|
If alarm bells are starting to go off in emerging markets, they are also starting to ring here in the U.S. Higher oil prices and an insatiable appetite for foreign goods is driving U.S. trade deficit higher. With the U.S. importing more expensive oil, our trade deficit will be heading higher in the months ahead. A 30% drop in the dollar since 2001 has failed to put a dent in our trade imbalance. This means the U.S. will need to attract a prodigious amount of foreign capital to help fund its twin deficits. Without that foreign capital, the dollar heads lower. The only way to attract more capital is to raise interest rates. However the higher interest rate rise, Greenspan and Co. risk bursting America’s multiple bubbles in mortgages, real estate, bonds, and equities.
(snip)
Companies, consumers, and investors are going to have to cope with higher inflation rates. This also implies collapsing values for anything associated with credit from autos and luxury goods to real estate. While there remains many similarities of today’s markets to the 1970s, there are also differences. One is that the U.S. imports more energy than it did during the 1970s. We are also heading towards peak oil production. The higher oil prices of the 70’s were a geopolitical concern. Today they are geological as well as geopolitical. There is less aboveground stockpiles of commodities. Our energy and commodity infrastructure, the basis of a modern industrial society has been ignored and allowed to go into disrepair. New energy and alternative energy sources will take time to find and develop.

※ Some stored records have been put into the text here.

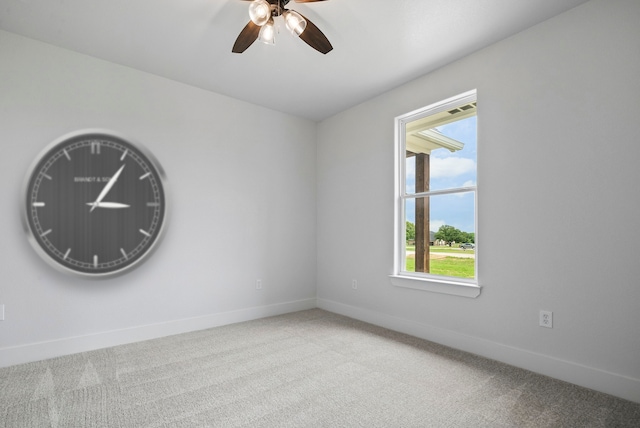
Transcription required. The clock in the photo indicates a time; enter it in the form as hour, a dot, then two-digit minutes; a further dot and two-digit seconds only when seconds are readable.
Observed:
3.06
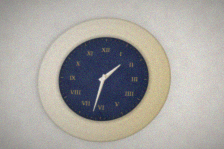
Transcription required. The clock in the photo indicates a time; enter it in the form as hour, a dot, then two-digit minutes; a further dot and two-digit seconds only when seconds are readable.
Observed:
1.32
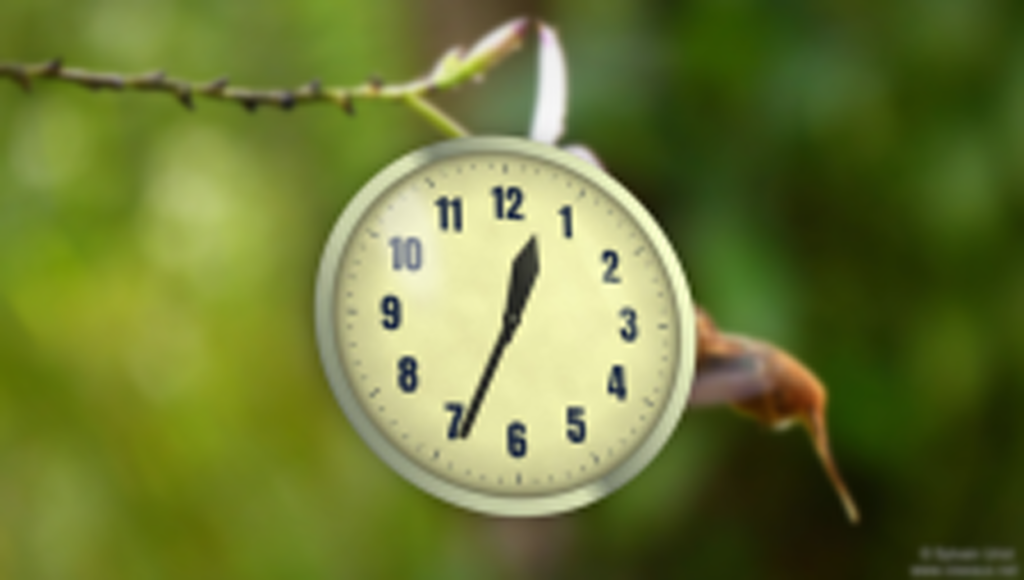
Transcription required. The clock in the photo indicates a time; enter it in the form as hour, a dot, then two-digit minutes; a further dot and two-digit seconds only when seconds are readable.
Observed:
12.34
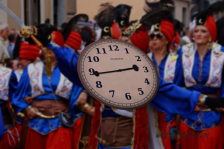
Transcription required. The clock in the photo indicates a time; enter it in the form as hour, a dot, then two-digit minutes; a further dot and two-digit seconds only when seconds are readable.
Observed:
2.44
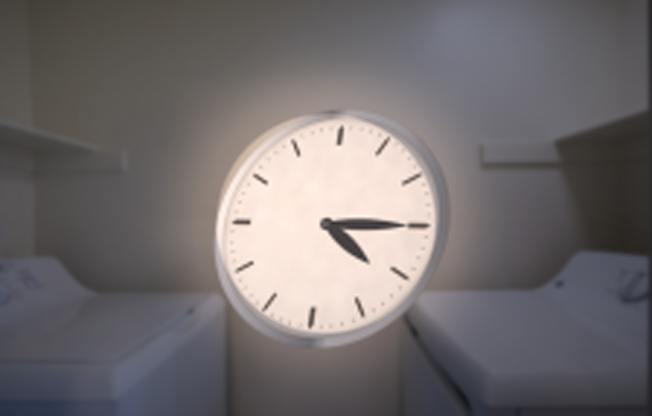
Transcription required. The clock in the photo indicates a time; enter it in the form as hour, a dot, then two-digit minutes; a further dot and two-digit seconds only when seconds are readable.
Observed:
4.15
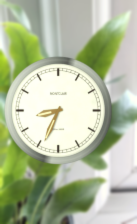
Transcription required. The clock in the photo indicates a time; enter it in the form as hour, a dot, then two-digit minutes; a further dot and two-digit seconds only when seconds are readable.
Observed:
8.34
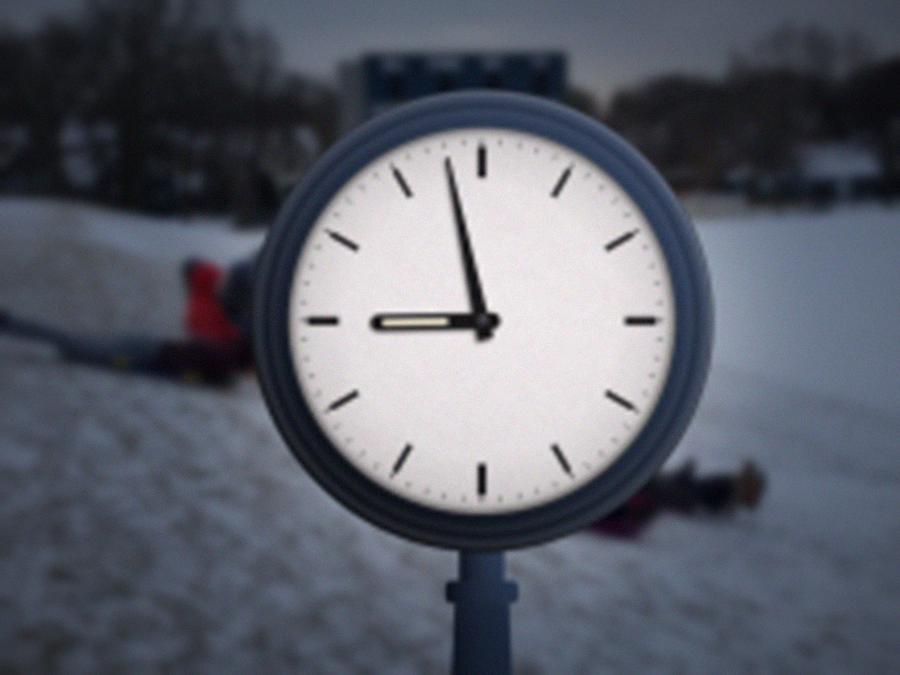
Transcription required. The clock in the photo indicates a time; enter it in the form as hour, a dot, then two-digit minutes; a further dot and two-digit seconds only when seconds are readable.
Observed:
8.58
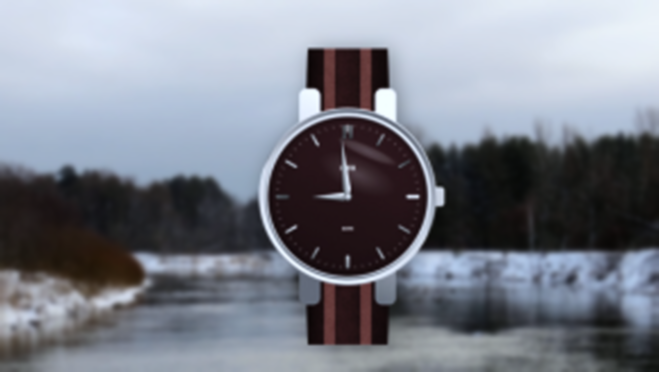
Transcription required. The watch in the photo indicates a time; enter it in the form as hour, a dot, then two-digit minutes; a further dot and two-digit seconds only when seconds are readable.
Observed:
8.59
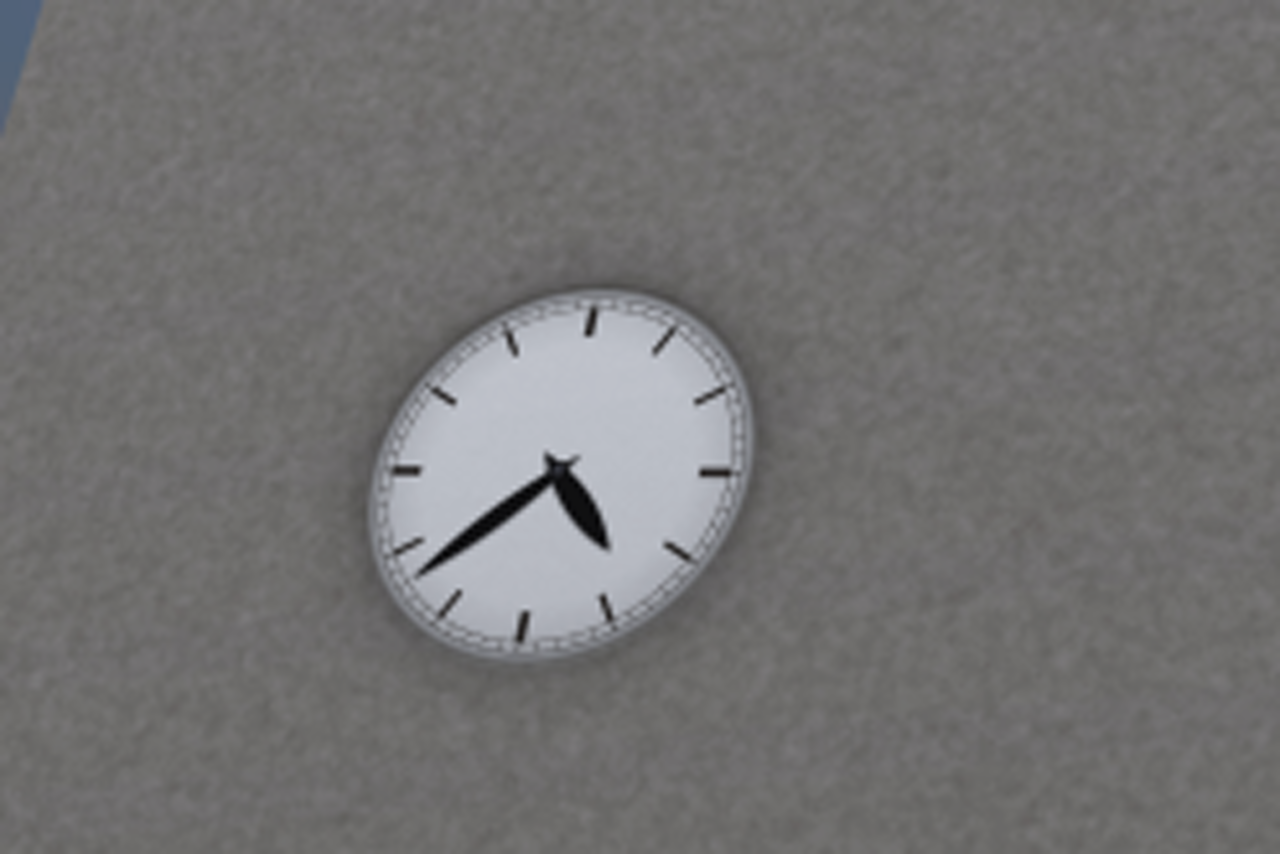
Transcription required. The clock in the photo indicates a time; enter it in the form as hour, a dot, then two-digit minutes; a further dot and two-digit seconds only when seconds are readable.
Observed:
4.38
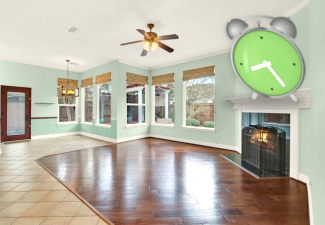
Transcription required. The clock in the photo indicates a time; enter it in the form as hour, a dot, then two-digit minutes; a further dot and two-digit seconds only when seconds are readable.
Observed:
8.25
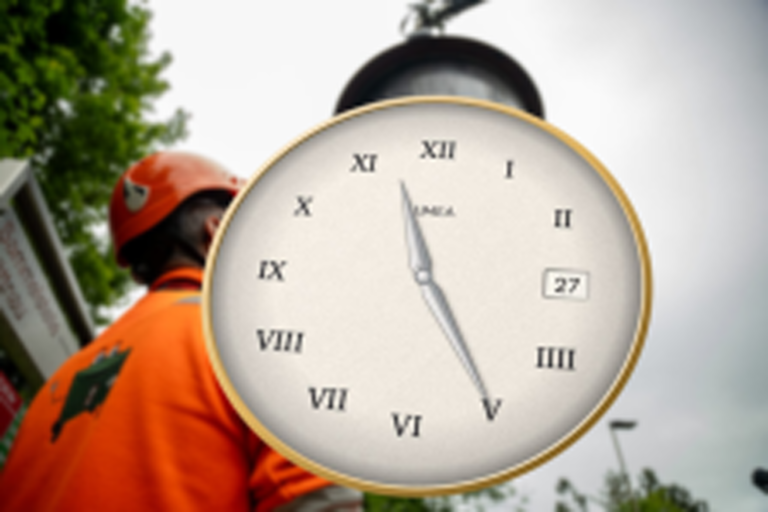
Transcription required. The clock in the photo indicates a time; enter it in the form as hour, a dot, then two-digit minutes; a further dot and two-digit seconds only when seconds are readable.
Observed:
11.25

That is why commodity prices will only head higher in the years ahead. It is why Pimco has started a commodity fund. It is why investors such as Steve Leuthold is buying commodities and storing them in warehouses. It is also why the smart money has been moving into gold, silver, commodities and foreign currencies and hard assets. The Fed is behind the yield curve and so is Wall Street. It is time to get real as in owning real assets. The time is now before the stampede begins or the unraveling unfolds.